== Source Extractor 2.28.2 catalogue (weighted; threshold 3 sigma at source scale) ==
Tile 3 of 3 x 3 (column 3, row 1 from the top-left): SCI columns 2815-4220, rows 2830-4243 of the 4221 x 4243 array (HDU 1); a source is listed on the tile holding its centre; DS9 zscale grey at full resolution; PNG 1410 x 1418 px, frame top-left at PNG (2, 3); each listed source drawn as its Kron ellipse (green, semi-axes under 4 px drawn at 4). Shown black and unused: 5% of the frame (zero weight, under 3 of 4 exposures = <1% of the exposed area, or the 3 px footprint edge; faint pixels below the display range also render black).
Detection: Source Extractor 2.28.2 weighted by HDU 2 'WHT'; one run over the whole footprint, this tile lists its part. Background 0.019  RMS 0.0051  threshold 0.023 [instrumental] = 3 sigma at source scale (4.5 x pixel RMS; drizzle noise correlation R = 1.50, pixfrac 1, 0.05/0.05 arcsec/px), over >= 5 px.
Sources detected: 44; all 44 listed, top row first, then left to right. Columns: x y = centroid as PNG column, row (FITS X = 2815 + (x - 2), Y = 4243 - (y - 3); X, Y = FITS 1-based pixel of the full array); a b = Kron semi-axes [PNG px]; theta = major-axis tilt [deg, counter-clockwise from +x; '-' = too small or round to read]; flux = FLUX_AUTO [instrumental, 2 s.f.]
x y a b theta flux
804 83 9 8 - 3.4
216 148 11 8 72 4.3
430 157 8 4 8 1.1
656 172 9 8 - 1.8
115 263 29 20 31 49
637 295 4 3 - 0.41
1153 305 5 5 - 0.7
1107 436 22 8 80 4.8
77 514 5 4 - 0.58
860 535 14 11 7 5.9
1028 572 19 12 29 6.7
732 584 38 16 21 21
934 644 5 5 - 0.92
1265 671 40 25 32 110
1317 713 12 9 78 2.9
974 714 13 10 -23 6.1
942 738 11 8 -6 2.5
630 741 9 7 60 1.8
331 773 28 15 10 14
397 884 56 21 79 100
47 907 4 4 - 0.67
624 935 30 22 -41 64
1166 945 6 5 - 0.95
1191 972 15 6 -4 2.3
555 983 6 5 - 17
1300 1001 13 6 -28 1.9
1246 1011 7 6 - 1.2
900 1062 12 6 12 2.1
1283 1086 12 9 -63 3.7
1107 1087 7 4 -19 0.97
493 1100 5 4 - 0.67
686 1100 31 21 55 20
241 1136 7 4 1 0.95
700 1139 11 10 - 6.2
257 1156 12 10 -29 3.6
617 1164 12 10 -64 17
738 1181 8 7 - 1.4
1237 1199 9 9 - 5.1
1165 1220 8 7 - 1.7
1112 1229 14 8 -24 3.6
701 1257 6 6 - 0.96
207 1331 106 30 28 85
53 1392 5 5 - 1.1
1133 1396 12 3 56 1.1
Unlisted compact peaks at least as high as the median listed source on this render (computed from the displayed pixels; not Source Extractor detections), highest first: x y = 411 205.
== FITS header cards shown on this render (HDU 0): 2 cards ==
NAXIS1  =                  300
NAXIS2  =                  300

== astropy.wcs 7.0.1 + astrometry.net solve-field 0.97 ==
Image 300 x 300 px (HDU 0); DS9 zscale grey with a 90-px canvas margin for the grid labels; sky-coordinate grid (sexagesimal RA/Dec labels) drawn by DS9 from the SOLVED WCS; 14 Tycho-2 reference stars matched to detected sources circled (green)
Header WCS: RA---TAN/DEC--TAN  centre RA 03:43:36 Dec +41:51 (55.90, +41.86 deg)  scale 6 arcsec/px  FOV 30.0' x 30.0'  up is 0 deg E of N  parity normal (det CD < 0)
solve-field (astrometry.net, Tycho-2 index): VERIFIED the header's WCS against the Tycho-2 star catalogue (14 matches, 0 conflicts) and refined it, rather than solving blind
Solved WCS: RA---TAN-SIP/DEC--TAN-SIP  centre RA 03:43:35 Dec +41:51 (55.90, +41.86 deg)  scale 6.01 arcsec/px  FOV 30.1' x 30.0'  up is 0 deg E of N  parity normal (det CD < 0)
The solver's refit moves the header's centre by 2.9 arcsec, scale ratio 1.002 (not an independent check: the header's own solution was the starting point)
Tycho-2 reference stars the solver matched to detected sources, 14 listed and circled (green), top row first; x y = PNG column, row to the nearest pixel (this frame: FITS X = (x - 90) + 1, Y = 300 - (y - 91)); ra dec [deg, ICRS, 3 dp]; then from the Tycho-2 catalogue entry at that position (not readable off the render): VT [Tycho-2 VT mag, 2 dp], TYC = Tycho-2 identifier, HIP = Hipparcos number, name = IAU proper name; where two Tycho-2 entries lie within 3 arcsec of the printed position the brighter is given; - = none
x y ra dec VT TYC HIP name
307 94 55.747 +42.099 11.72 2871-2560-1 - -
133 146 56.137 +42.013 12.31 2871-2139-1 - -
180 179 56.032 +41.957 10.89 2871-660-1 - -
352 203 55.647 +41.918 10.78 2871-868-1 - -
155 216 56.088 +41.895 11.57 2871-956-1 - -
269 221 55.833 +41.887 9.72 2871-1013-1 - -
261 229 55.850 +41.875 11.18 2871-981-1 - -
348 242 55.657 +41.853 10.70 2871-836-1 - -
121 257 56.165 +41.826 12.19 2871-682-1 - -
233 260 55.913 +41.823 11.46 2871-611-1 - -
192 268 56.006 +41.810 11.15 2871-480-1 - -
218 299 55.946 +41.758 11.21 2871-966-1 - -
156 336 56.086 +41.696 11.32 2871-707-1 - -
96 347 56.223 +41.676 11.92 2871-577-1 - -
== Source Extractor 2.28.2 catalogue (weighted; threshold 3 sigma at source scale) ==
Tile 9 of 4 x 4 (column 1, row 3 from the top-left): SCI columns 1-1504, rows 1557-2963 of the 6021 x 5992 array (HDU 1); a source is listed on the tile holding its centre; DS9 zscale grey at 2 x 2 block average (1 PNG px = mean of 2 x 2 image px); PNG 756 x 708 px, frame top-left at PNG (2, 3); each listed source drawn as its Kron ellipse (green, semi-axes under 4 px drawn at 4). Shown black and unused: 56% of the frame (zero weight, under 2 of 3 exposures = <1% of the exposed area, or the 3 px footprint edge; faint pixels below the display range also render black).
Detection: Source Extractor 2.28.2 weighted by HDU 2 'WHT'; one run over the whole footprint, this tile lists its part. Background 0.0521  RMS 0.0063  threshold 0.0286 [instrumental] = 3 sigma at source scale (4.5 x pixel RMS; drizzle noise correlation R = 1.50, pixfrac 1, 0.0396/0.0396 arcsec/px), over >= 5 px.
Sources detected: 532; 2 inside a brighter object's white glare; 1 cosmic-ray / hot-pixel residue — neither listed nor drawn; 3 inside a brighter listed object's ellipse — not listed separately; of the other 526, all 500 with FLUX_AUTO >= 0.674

○ ○ ○

■ Aim of the exercise: Copy all of the material above line for line, changing nothing.

■ Solution to the exercise:
== Source Extractor 2.28.2 catalogue (weighted; threshold 3 sigma at source scale) ==
Tile 3 of 3 x 3 (column 3, row 1 from the top-left): SCI columns 2815-4220, rows 2830-4243 of the 4221 x 4243 array (HDU 1); a source is listed on the tile holding its centre; DS9 zscale grey at full resolution; PNG 1410 x 1418 px, frame top-left at PNG (2, 3); each listed source drawn as its Kron ellipse (green, semi-axes under 4 px drawn at 4). Shown black and unused: 5% of the frame (zero weight, under 3 of 4 exposures = <1% of the exposed area, or the 3 px footprint edge; faint pixels below the display range also render black).
Detection: Source Extractor 2.28.2 weighted by HDU 2 'WHT'; one run over the whole footprint, this tile lists its part. Background 0.019  RMS 0.0051  threshold 0.023 [instrumental] = 3 sigma at source scale (4.5 x pixel RMS; drizzle noise correlation R = 1.50, pixfrac 1, 0.05/0.05 arcsec/px), over >= 5 px.
Sources detected: 44; all 44 listed, top row first, then left to right. Columns: x y = centroid as PNG column, row (FITS X = 2815 + (x - 2), Y = 4243 - (y - 3); X, Y = FITS 1-based pixel of the full array); a b = Kron semi-axes [PNG px]; theta = major-axis tilt [deg, counter-clockwise from +x; '-' = too small or round to read]; flux = FLUX_AUTO [instrumental, 2 s.f.]
x y a b theta flux
804 83 9 8 - 3.4
216 148 11 8 72 4.3
430 157 8 4 8 1.1
656 172 9 8 - 1.8
115 263 29 20 31 49
637 295 4 3 - 0.41
1153 305 5 5 - 0.7
1107 436 22 8 80 4.8
77 514 5 4 - 0.58
860 535 14 11 7 5.9
1028 572 19 12 29 6.7
732 584 38 16 21 21
934 644 5 5 - 0.92
1265 671 40 25 32 110
1317 713 12 9 78 2.9
974 714 13 10 -23 6.1
942 738 11 8 -6 2.5
630 741 9 7 60 1.8
331 773 28 15 10 14
397 884 56 21 79 100
47 907 4 4 - 0.67
624 935 30 22 -41 64
1166 945 6 5 - 0.95
1191 972 15 6 -4 2.3
555 983 6 5 - 17
1300 1001 13 6 -28 1.9
1246 1011 7 6 - 1.2
900 1062 12 6 12 2.1
1283 1086 12 9 -63 3.7
1107 1087 7 4 -19 0.97
493 1100 5 4 - 0.67
686 1100 31 21 55 20
241 1136 7 4 1 0.95
700 1139 11 10 - 6.2
257 1156 12 10 -29 3.6
617 1164 12 10 -64 17
738 1181 8 7 - 1.4
1237 1199 9 9 - 5.1
1165 1220 8 7 - 1.7
1112 1229 14 8 -24 3.6
701 1257 6 6 - 0.96
207 1331 106 30 28 85
53 1392 5 5 - 1.1
1133 1396 12 3 56 1.1
Unlisted compact peaks at least as high as the median listed source on this render (computed from the displayed pixels; not Source Extractor detections), highest first: x y = 411 205.
== FITS header cards shown on this render (HDU 0): 2 cards ==
NAXIS1  =                  300
NAXIS2  =                  300

== astropy.wcs 7.0.1 + astrometry.net solve-field 0.97 ==
Image 300 x 300 px (HDU 0); DS9 zscale grey with a 90-px canvas margin for the grid labels; sky-coordinate grid (sexagesimal RA/Dec labels) drawn by DS9 from the SOLVED WCS; 14 Tycho-2 reference stars matched to detected sources circled (green)
Header WCS: RA---TAN/DEC--TAN  centre RA 03:43:36 Dec +41:51 (55.90, +41.86 deg)  scale 6 arcsec/px  FOV 30.0' x 30.0'  up is 0 deg E of N  parity normal (det CD < 0)
solve-field (astrometry.net, Tycho-2 index): VERIFIED the header's WCS against the Tycho-2 star catalogue (14 matches, 0 conflicts) and refined it, rather than solving blind
Solved WCS: RA---TAN-SIP/DEC--TAN-SIP  centre RA 03:43:35 Dec +41:51 (55.90, +41.86 deg)  scale 6.01 arcsec/px  FOV 30.1' x 30.0'  up is 0 deg E of N  parity normal (det CD < 0)
The solver's refit moves the header's centre by 2.9 arcsec, scale ratio 1.002 (not an independent check: the header's own solution was the starting point)
Tycho-2 reference stars the solver matched to detected sources, 14 listed and circled (green), top row first; x y = PNG column, row to the nearest pixel (this frame: FITS X = (x - 90) + 1, Y = 300 - (y - 91)); ra dec [deg, ICRS, 3 dp]; then from the Tycho-2 catalogue entry at that position (not readable off the render): VT [Tycho-2 VT mag, 2 dp], TYC = Tycho-2 identifier, HIP = Hipparcos number, name = IAU proper name; where two Tycho-2 entries lie within 3 arcsec of the printed position the brighter is given; - = none
x y ra dec VT TYC HIP name
307 94 55.747 +42.099 11.72 2871-2560-1 - -
133 146 56.137 +42.013 12.31 2871-2139-1 - -
180 179 56.032 +41.957 10.89 2871-660-1 - -
352 203 55.647 +41.918 10.78 2871-868-1 - -
155 216 56.088 +41.895 11.57 2871-956-1 - -
269 221 55.833 +41.887 9.72 2871-1013-1 - -
261 229 55.850 +41.875 11.18 2871-981-1 - -
348 242 55.657 +41.853 10.70 2871-836-1 - -
121 257 56.165 +41.826 12.19 2871-682-1 - -
233 260 55.913 +41.823 11.46 2871-611-1 - -
192 268 56.006 +41.810 11.15 2871-480-1 - -
218 299 55.946 +41.758 11.21 2871-966-1 - -
156 336 56.086 +41.696 11.32 2871-707-1 - -
96 347 56.223 +41.676 11.92 2871-577-1 - -
== Source Extractor 2.28.2 catalogue (weighted; threshold 3 sigma at source scale) ==
Tile 9 of 4 x 4 (column 1, row 3 from the top-left): SCI columns 1-1504, rows 1557-2963 of the 6021 x 5992 array (HDU 1); a source is listed on the tile holding its centre; DS9 zscale grey at 2 x 2 block average (1 PNG px = mean of 2 x 2 image px); PNG 756 x 708 px, frame top-left at PNG (2, 3); each listed source drawn as its Kron ellipse (green, semi-axes under 4 px drawn at 4). Shown black and unused: 56% of the frame (zero weight, under 2 of 3 exposures = <1% of the exposed area, or the 3 px footprint edge; faint pixels below the display range also render black).
Detection: Source Extractor 2.28.2 weighted by HDU 2 'WHT'; one run over the whole footprint, this tile lists its part. Background 0.0521  RMS 0.0063  threshold 0.0286 [instrumental] = 3 sigma at source scale (4.5 x pixel RMS; drizzle noise correlation R = 1.50, pixfrac 1, 0.0396/0.0396 arcsec/px), over >= 5 px.
Sources detected: 532; 2 inside a brighter object's white glare; 1 cosmic-ray / hot-pixel residue — neither listed nor drawn; 3 inside a brighter listed object's ellipse — not listed separately; of the other 526, all 500 with FLUX_AUTO >= 0.674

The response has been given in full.